Respiratory Syncytial Virus Vaccine.
The seriousness of RSV infection in infants and children and the need for an RSV vaccine are widely recognized. In addition to causing lower airway infections, RSV is one of the major viruses contributing to the development of AOM. Live attenuated vaccines have been investigated, but as yet there is no vaccine that produces safe, long-lasting immunity to RSV. A phase I study in adults of an RSV fusion protein nanoparticle vaccine was recently reported to have promising results. However, at present, prophylaxis with pavilizumab, a costly monoclonal antibody, is recommended to prevent RSV lung disease in high-risk infants.
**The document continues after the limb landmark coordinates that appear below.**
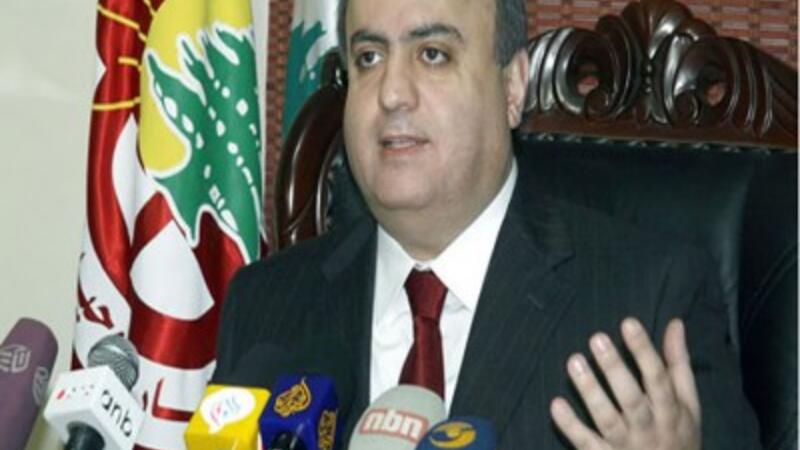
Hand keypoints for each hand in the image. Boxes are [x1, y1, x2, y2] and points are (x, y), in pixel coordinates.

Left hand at [550, 318, 700, 449]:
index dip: (644, 350)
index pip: (658, 378)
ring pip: (607, 419)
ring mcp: (625, 446)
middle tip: (597, 338)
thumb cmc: (677, 435)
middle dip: (614, 368)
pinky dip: (571, 425)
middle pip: (632, 398)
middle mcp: (649, 429)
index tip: (628, 323)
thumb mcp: (687, 403)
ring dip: (590, 391)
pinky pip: (586, 442)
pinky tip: (556, 404)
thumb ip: (678, 364)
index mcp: (670, 412)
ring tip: (574, 361)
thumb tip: (675, 323)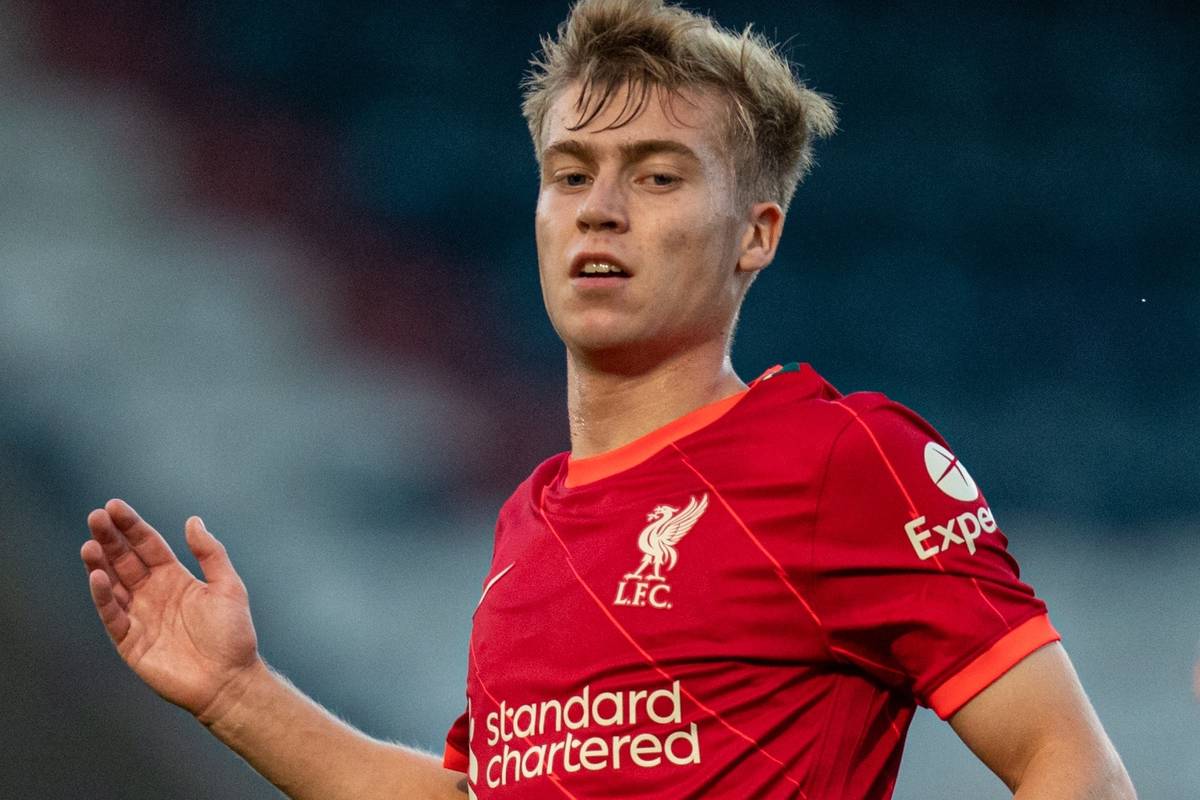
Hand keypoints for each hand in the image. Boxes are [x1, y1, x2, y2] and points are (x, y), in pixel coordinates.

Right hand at [82, 499, 260, 720]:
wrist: (229, 680)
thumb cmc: (233, 635)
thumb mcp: (228, 586)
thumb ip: (210, 554)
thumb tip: (192, 520)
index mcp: (175, 578)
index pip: (147, 546)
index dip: (131, 526)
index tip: (114, 506)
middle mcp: (153, 594)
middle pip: (126, 560)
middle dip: (111, 539)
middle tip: (96, 517)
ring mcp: (140, 616)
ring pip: (113, 585)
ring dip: (100, 565)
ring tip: (90, 544)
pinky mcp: (130, 641)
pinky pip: (112, 615)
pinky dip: (103, 597)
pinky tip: (97, 577)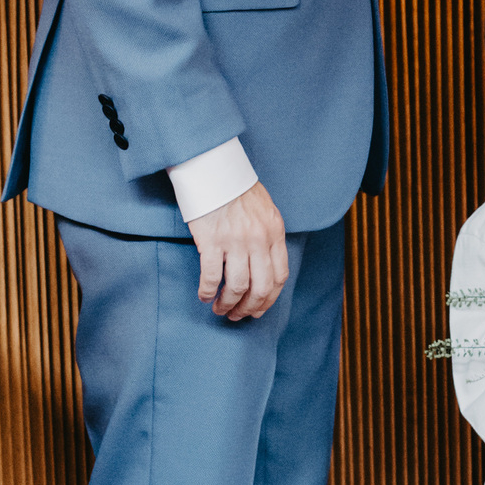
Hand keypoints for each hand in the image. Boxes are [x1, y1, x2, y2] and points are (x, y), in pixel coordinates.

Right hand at [189, 180, 288, 321]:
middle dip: (249, 308)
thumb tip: (266, 264)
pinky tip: (204, 296)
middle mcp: (258, 240)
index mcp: (274, 233)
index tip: (259, 309)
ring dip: (228, 304)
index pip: (280, 276)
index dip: (270, 299)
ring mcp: (235, 241)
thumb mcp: (266, 210)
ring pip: (236, 286)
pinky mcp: (211, 240)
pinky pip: (211, 276)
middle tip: (237, 315)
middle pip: (260, 287)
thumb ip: (269, 236)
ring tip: (220, 308)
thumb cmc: (237, 189)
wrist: (214, 169)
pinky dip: (207, 291)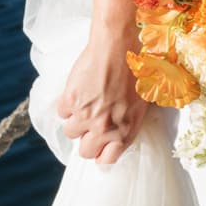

An alternative approach to preventing RSV infection is maternal immunization. Munoz and colleagues conducted a study to assess safety and immunogenicity of an RSV purified fusion protein 2 subunit vaccine in 35 pregnant women in their third trimester and the effect on the offspring. The infants were followed during their first RSV season. Seventy-five percent of the immunized infants had a response to the purified fusion protein 2 by Western blot analysis, compared with none of the control subjects. The transplacental transfer of vaccine-induced maternal antibodies was efficient, and no increase in frequency or severity of respiratory tract infections was observed in the immunized infants. The infants were born healthy, and no adverse events related to maternal immunization were documented. Stensaballe and colleagues reported that infants younger than 6 months of age with high levels of RSV neutralizing antibody from their mothers had fewer hospitalizations for RSV; at present, maternal immunization is not universally recommended.